㈡再參酌105 年12月28日修正公布、自106 年6 月28日起施行之洗錢防制法第2 條之修正理由:「洗錢行為之處罰,其規範方式應包含洗錢行為之處置、分層化及整合等各階段。現行條文區分自己洗錢與他人洗錢罪之規範模式,僅係洗錢態樣之種類,未能完整包含處置、分層化及整合等各階段行為。為澈底打擊洗錢犯罪,爰參酌FATF40項建議之第3 項建議,參採聯合國禁止非法販運麻醉藥品和精神藥物公約(theUnited Nations Convention against Illicit Traffic inNarcotic Drugs and Psychotropic Substances,以下簡稱維也納公約)及聯合國打擊跨國有組織犯罪公約(the United Nations Convention against Transnational Organized Crime )之洗錢行為定義,修正本條。」可知我國洗錢防制法對於洗錢之定義,係參酌上開二公約而制定,則該二公約之規範內容,即得作為歷史解釋之依據。而依維也納公約第3 條第1 項第b 、c 款,明定行為人必須明知洗錢標的財產係源自特定犯罪,及聯合國打擊跨國有組織犯罪公約第6條第a 、b 款,明定行為人必須明知洗錢標的財產為犯罪所得,且均明定明知洗錢標的財產是源自特定犯罪或該特定犯罪之參與犯。從而,在特定犯罪尚未發生,或犯罪所得即洗錢標的尚未產生時,單純提供帳戶之人因未能確定而明知特定犯罪已存在,亦無從明知洗錢標的財產為犯罪所得,則與上開二公約所規定之定義仍有不符。是洗錢防制法第2 條修正理由第3 點所舉之第4 種態樣「提供帳戶以掩飾不法所得之去向,例如:販售帳戶予他人使用。」一節,應限縮於特定犯罪已發生,或犯罪所得即洗錢標的已產生時,而提供帳戶以掩飾不法所得之去向,始屬於洗錢防制法第2 條第2 款所稱之洗錢類型,亦即此種情形必須先有犯罪所得或利益,再加以掩飾或隱匿,方是本法所稱之洗錢行為。本件被告僅係基於幫助詐欺取財之不確定故意,單純提供上開帳戶存摺、提款卡及密碼供該詐欺集團遂行詐欺取財犯罪之使用,且於被告提供上開物件時,告訴人等被詐騙之被害事實均尚未發生,則依前開說明,實無從論以洗錢罪名。

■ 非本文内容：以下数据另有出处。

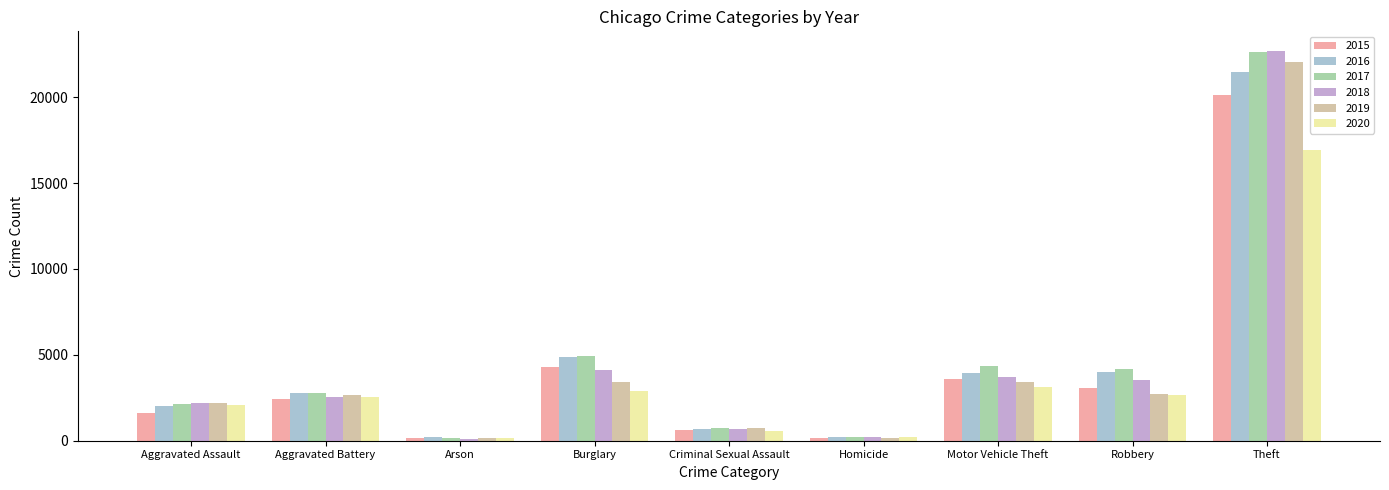

What is the label of the 1st bar from the left?

Aggravated Assault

㈢況倘販賣帳戶供他人使用,不論該行為人販賣帳戶是否被做為掩飾、隱匿、變更、移轉之工具,一律認為屬洗錢行為,則使原本被評價為幫助犯之行為,成為洗錢罪之正犯,則行為人需擔負最輕本刑7 年以下有期徒刑之罪且需併科罰金刑之刑責,無異使幫助詐欺取財之行為人,可能受到較詐欺取財正犯行為人較重之刑罰,而產生罪責輕重失衡之情形。
㈣綜上所述,被告提供上開帳戶存摺、提款卡及密碼供該不詳詐騙份子使用之行為,與洗錢防制法第14條第1 項洗錢罪之構成要件尚有不符,自難以該罪相繩。而被告此部分犯行與上開經起訴論罪部分(幫助詐欺取財罪)之犯行間,核屬想像競合犯之裁判上一罪關係,故不另為無罪之諭知。

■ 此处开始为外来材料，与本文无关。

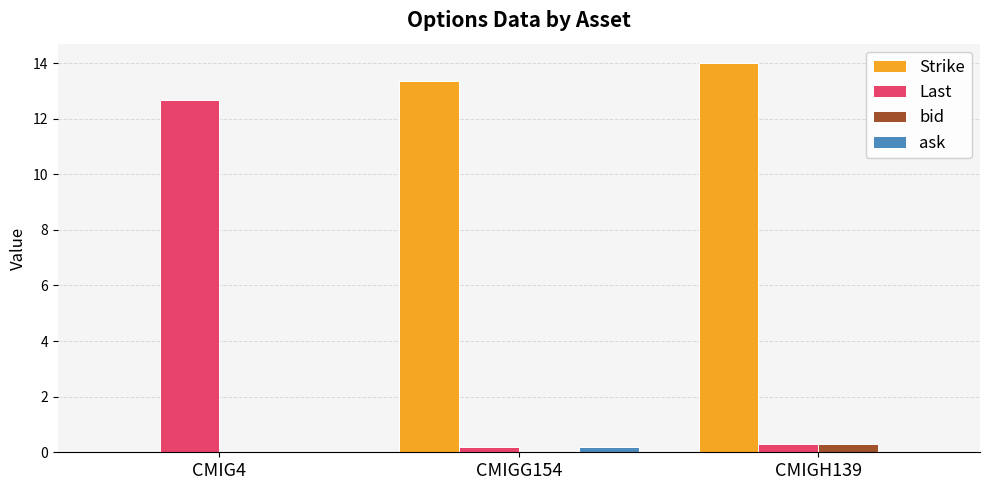

True or false: ask has a value of 0.0 at CMIG4.

True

六、原審以被告幫助詐欺取財犯行罪證明確,因而適用刑法第30條第1 項前段、第2 項、第339 條第1 項、第55條、第41條第1 項前段規定,審酌被告可預見帳戶可能為詐欺集團或其他犯罪集團所取得,並用之以遂行犯罪,仍交付予他人使用,因而使詐騙份子得遂行詐欺目的,致執法人員難以追查詐騙份子身分,危害社會秩序程度非輕,並造成告訴人等受有財產上損害,實可非議,併考量被告交付1 個金融帳戶資料之情節、告訴人等所受之損害、犯後始終坦承犯行及其犯罪動機、陳明之智識程度、家庭經濟狀況等一切情狀,而量處被告有期徒刑2 月,並諭知易科罰金之折算標準。復論述被告之行為尚不成立洗錢防制法第14條第1 項之洗錢罪,而不另為無罪之諭知。經核原審認定事實及適用法律並無違誤,量刑亦屬允當,應予維持。再者,依卷內事證,並無積極證據足認被告有因本案犯行實際取得何報酬或利益(被告供稱迄今尚未取得原約定之報酬),本於罪疑有利於被告原則,無從依法宣告所得之沒收或追徵,併此敘明。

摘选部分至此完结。